Cemetery home in Florida, U.S.

Sunnyside Cemetery, located in St. Petersburg, Florida, is third oldest cemetery in the city. It was established in 1895 and sits across the street from Northeast High School.

==History==
Sunnyside Cemetery was originally known as the Ellis Graveyard, named after its founder, Nathaniel Ellis. The cemetery was reserved only for the family members of founder Ellis. In 1904, the cemetery's new owner, John O’Berry, formed the Sunnyside Cemetery Association. By the following year, Sunnyside Cemetery opened to the public. In 1984, Anderson-McQueen invested in a portion of St. Petersburg's Sunnyside Cemetery that stretches three blocks. Anderson-McQueen expanded the cemetery by buying the neighboring lot to the west, but did not alter the original section's aesthetics. In 2010, John McQueen became president and CEO of Anderson-McQueen after buying out his brother and sister from the family's funeral & cemetery operations. After this buyout, the business continued to be run by family members, like his son, Joshua McQueen, who spent summers working at the cemetery.
In 2024, the cemetery is partnered with Anderson McQueen, but Anderson McQueen is now owned by Foundation Partner's Group. Today, this St. Petersburg landmark remains a quaint and historically rich cemetery for families throughout the community.

==Lawsuit==
When the cemetery was sold to Anderson McQueen Funeral Home, the O’Berry family added a covenant in the sale stating the historic section's layout not be changed, specifically stating that the gravel path could not be removed or replaced with concrete.
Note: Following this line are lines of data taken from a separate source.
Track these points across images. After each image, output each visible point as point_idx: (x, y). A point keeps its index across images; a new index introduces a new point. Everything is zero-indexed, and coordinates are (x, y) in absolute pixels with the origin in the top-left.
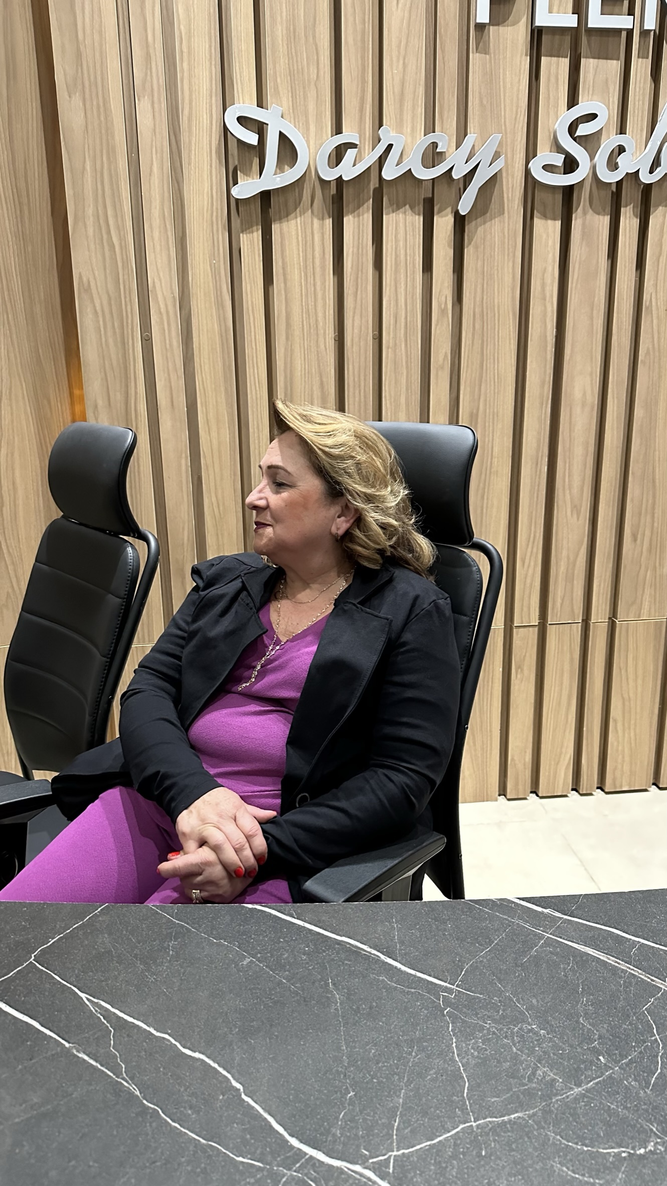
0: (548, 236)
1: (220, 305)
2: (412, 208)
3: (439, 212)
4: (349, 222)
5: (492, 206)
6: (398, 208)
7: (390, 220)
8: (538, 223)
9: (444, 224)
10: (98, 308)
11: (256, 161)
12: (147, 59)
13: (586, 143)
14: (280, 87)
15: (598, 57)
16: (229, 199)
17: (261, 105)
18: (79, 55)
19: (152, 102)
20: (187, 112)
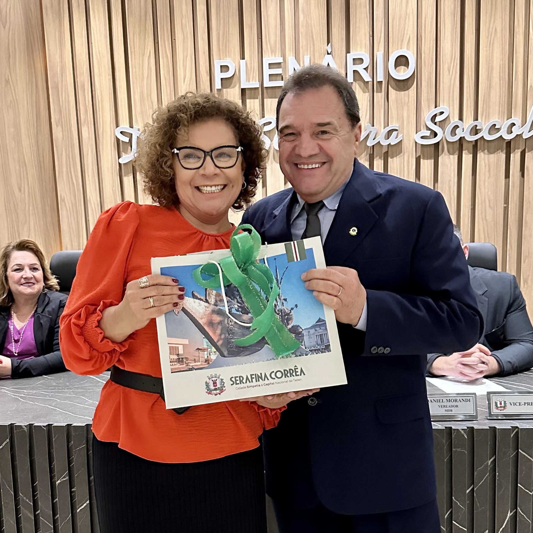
11: (129, 148)
12: (86, 111)
13: (268, 135)
14: (138, 119)
15: (272, 98)
16: (119, 163)
17: (131, 126)
18: (60, 112)
19: (88, 128)
20: (102, 130)
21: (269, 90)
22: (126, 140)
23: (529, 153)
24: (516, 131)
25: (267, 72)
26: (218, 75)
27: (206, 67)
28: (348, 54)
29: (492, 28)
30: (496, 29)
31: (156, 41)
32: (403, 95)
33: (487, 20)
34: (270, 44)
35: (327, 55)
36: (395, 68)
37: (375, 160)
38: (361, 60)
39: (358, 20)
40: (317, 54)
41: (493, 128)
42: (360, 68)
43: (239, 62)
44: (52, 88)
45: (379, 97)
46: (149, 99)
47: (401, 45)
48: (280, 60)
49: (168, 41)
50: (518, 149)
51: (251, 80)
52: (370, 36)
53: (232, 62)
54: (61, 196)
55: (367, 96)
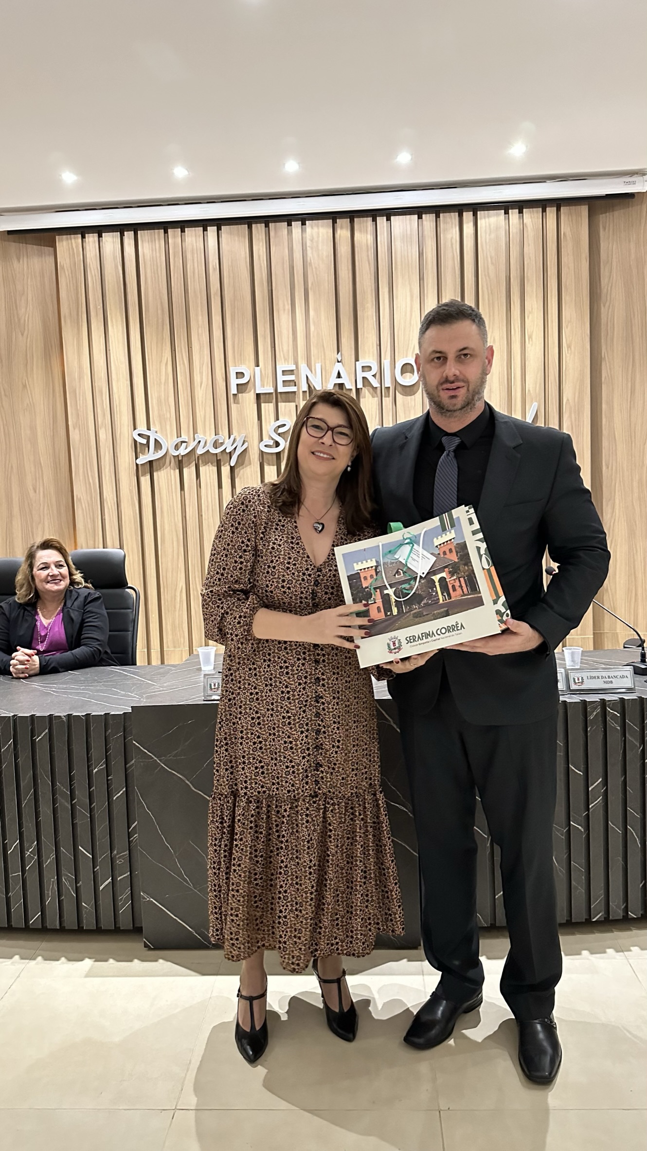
0: (271, 472)
1: (133, 505)
2: (212, 464)
3: (224, 465)
4: (185, 470)
5: (246, 462)
6: (206, 464)
7: (202, 469)
8: (266, 468)
9: (225, 470)
10: (84, 508)
11: (147, 449)
12: (104, 415)
13: (283, 436)
14: (156, 422)
15: (286, 402)
16: (137, 464)
17: (149, 429)
18: (78, 415)
19: (106, 430)
20: (119, 433)
21: (283, 395)
22: (144, 441)
25: (281, 378)
26: (234, 382)
27: (222, 374)
28: (357, 362)
31: (173, 349)
32: (409, 401)
34: (283, 351)
35: (337, 363)
36: (402, 375)
38: (370, 368)
39: (365, 331)
40: (328, 362)
42: (369, 375)
43: (254, 369)
44: (69, 392)
45: (388, 402)
46: (167, 403)
48: (293, 367)
49: (185, 348)
51: (265, 384)
52: (377, 345)
53: (247, 368)
54: (77, 496)
55: (376, 400)
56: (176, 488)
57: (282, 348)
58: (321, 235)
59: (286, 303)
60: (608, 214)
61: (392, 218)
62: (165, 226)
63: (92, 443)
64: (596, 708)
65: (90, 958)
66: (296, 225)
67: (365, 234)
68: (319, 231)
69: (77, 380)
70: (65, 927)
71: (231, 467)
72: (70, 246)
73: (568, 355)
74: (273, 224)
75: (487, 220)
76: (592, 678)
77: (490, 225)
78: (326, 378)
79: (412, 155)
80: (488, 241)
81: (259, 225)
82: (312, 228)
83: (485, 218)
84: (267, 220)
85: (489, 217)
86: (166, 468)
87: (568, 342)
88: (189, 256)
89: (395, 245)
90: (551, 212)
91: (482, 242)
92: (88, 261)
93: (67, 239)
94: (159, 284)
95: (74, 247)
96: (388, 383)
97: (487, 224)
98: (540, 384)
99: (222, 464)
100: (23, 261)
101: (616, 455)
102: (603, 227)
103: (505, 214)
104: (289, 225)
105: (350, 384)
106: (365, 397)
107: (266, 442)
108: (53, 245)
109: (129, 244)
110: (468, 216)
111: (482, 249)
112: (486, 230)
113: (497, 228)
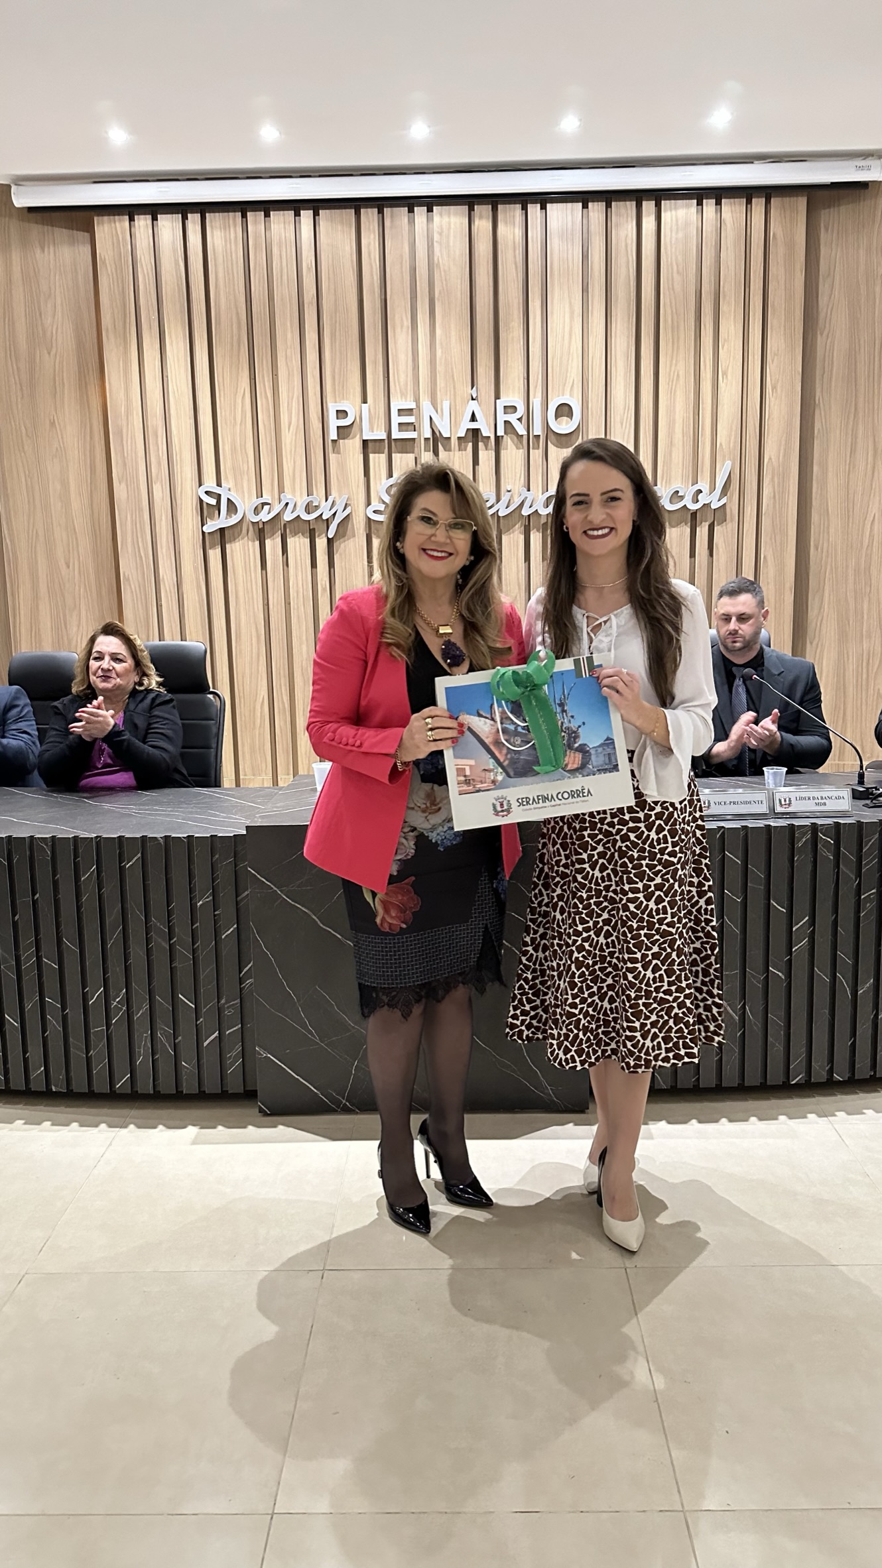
1: (199, 587)
2: (303, 535)
3: (319, 536)
4: (268, 542)
5: (348, 533)
6: (295, 535)
7: (290, 541)
9: (321, 543)
10: (134, 590)
11: (217, 512)
12: (159, 464)
14: (229, 476)
15: (402, 453)
16: (203, 533)
17: (219, 484)
18: (125, 464)
19: (161, 485)
20: (179, 489)
21: (398, 443)
22: (213, 502)
23: (719, 527)
24: (703, 499)
25: (396, 420)
26: (333, 423)
27: (317, 413)
28: (497, 401)
29: (674, 372)
30: (678, 375)
31: (252, 376)
33: (668, 362)
34: (399, 384)
35: (471, 401)
36: (556, 419)
37: (531, 533)
38: (514, 409)
39: (510, 358)
40: (459, 399)
41: (675, 495)
42: (512, 418)
43: (361, 407)
44: (113, 434)
45: (536, 455)
46: (244, 450)
47: (563, 390)
48: (413, 405)
49: (269, 376)
50: (706, 521)
51: (375, 429)
52: (524, 378)
53: (351, 406)
54: (124, 574)
55: (521, 453)
56: (255, 567)
57: (398, 379)
58: (452, 226)
59: (404, 318)
60: (832, 209)
61: (549, 206)
62: (243, 207)
63: (144, 503)
64: (804, 834)
65: (194, 1125)
66: (420, 212)
67: (512, 227)
68: (451, 220)
69: (124, 418)
70: (159, 1092)
71: (328, 538)
72: (114, 232)
73: (772, 399)
74: (389, 209)
75: (674, 212)
76: (801, 798)
77: (677, 221)
78: (455, 421)
79: (580, 120)
80: (673, 239)
81: (369, 210)
82: (441, 215)
83: (671, 211)
84: (381, 203)
85: (676, 209)
86: (243, 539)
87: (773, 382)
88: (275, 251)
89: (551, 245)
90: (758, 204)
91: (665, 244)
92: (139, 253)
93: (110, 222)
94: (234, 290)
95: (119, 233)
96: (538, 430)
97: (674, 219)
98: (735, 438)
99: (317, 535)
100: (49, 253)
101: (828, 533)
102: (825, 226)
103: (698, 205)
104: (411, 211)
105: (487, 429)
106: (507, 449)
107: (374, 506)
108: (90, 229)
109: (195, 232)
110: (648, 206)
111: (666, 253)
112: (672, 226)
113: (687, 224)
After Anderson McQueen was sold to Foundation Partner's Group in 2017, the new owners decided to alter the historic section's gravel path in order to add more grave spaces, creating 184 additional burial plots in the path's footprint. They sold 82 of those new plots, 24 of which were occupied at the time of the case. This led to a court case between the cemetery's founding family and current owner over whether burials are allowed in a section of Sunnyside at 5300 19th St. N. A judge with Pinellas County's Sixth Judicial Circuit Court decided the burials breached a decades-old contract, but delayed an order to move the graves, since this would cause up to 24 graves to be exhumed. Instead, the two sides and the burial plot owners were ordered to find try and another solution. After many discussions, FPG and O'Berry's decedents seemed to come to an agreement. Parking Pads and a gravel walking path would be added as a temporary fix, but a more permanent fix would come with a cemetery expansion that included a new access to the historic side of the cemetery.